Directive 1 → Put the lines of the entries into a Markdown table with the columns Row and Line, covering everything from the start of the entries down to the line containing "certaines traditions africaines, les". Number each line, skip blank lines, and leave out the pictures.

===== Page extract

What Is Actually in the Doomsday Book

Miles Taylor resigned as Homeland Security's chief of staff in 2019. He is not a liberal activist or a pundit looking for airtime. He is a former Trump official who watched from the inside, and his warning published last week is worth reading carefully.

Trump, Taylor writes, has access to a secret catalog of pre-drafted executive orders, assembled since the Eisenhower administration and locked in a White House safe. The intent was always the same: open this book only if Washington is gone and nuclear war has begun.

The Brennan Center for Justice confirmed in 2024 what these Presidential Emergency Action Documents actually authorize. With a single signature, a president could detain civilians, censor the press, suspend communications, establish military areas, and freeze or seize private property. All of it. No congressional vote. No judicial review required before the fact. Just a pen and a signature.

What "suspend communications" means in practice is not an abstraction. It means the internet. It means the press. It means your ability to find out what is happening at all. These orders were written for a scenario where the alternative was annihilation, not for a president annoyed by midterm polls.

The First Term Was Just Practice

Taylor is direct about Term 1. Trump, he writes, did not fully understand the powers he possessed. The officials around him who did understand were terrified, and several of them spent real effort keeping him from learning the full extent of what the Doomsday Book authorized.

One former official who had held the keys told Taylor he feared those powers being turned "not outward at America's enemies but inward at citizens." He imagined federal forces surrounding polling places in opposition states, framed as election security, with the architecture of homeland defense aimed at the homeland itself.

That protective layer of alarmed insiders is gone now. The people who quietly closed the book in Term 1 have been replaced by the people building the targeting doctrine in Term 2. The administration's relationship with state control over online infrastructure has been on full display, including its government-run internet freedom portal that raised eyebrows earlier this year.

Term 2 has also seen the systematic gutting of the agencies that sit between citizens and government overreach. The cybersecurity agency protecting critical infrastructure from hackers has been among those hollowed out, and if I were to guess, that’s not the end of it.

==========
===== Extracted data

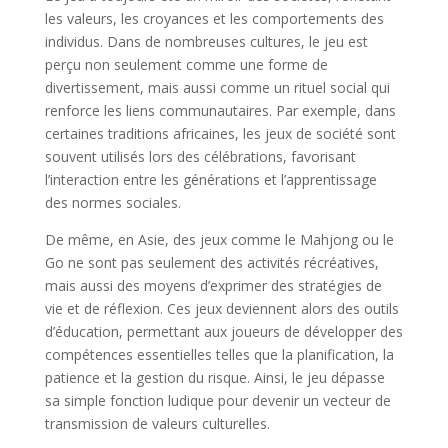
les valeurs, les croyances et les comportements des
individus. Dans de nombreuses cultures, le jeu est
perçu non seulement comme une forme de
divertissement, mais aussi comme un rituel social qui
renforce les liens communautaires. Par exemple, dans
certaines traditions africaines, les jeux de société sont
souvent utilisés lors des célébrations, favorisant
l’interaction entre les générations et l’apprentissage
des normes sociales.
De même, en Asie, des jeux comme le Mahjong ou le
Go ne sont pas seulement des activités récréatives,
mais aussi des moyens d’exprimer des stratégies de
vie et de réflexion. Ces jeux deviennent alors des outils
d’éducation, permettant aux joueurs de développer des
compétences essentielles telles que la planification, la
patience et la gestion du risque. Ainsi, le jeu dépasse
sa simple fonction ludique pour devenir un vecteur de
transmission de valeurs culturelles.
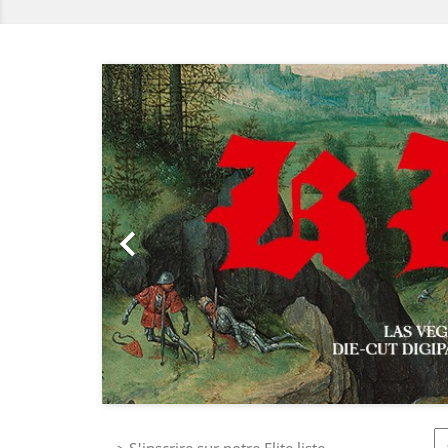
Précédent


==========

Directive 2 → Return everything in the piece on the Doomsday Book from "Taylor is direct" down to "the homeland itself.", copied word for word.

Exercise result 1 →
| Row | Line |
|---|---|
| 1 | les valeurs, les croyances et les comportements des |
| 2 | individus. Dans de nombreuses cultures, le jeu est |
| 3 | perçu non seulement comme une forme de |
| 4 | divertissement, mais aussi comme un rituel social qui |
| 5 | renforce les liens communautaires. Par exemple, dans |
| 6 | certaines traditions africaines, les jeux de société sont |

Exercise result 2 →
Taylor is direct about Term 1. Trump, he writes, did not fully understand the powers he possessed. The officials around him who did understand were terrified, and several of them spent real effort keeping him from learning the full extent of what the Doomsday Book authorized.

One former official who had held the keys told Taylor he feared those powers being turned "not outward at America's enemies but inward at citizens." He imagined federal forces surrounding polling places in opposition states, framed as election security, with the architecture of homeland defense aimed at the homeland itself.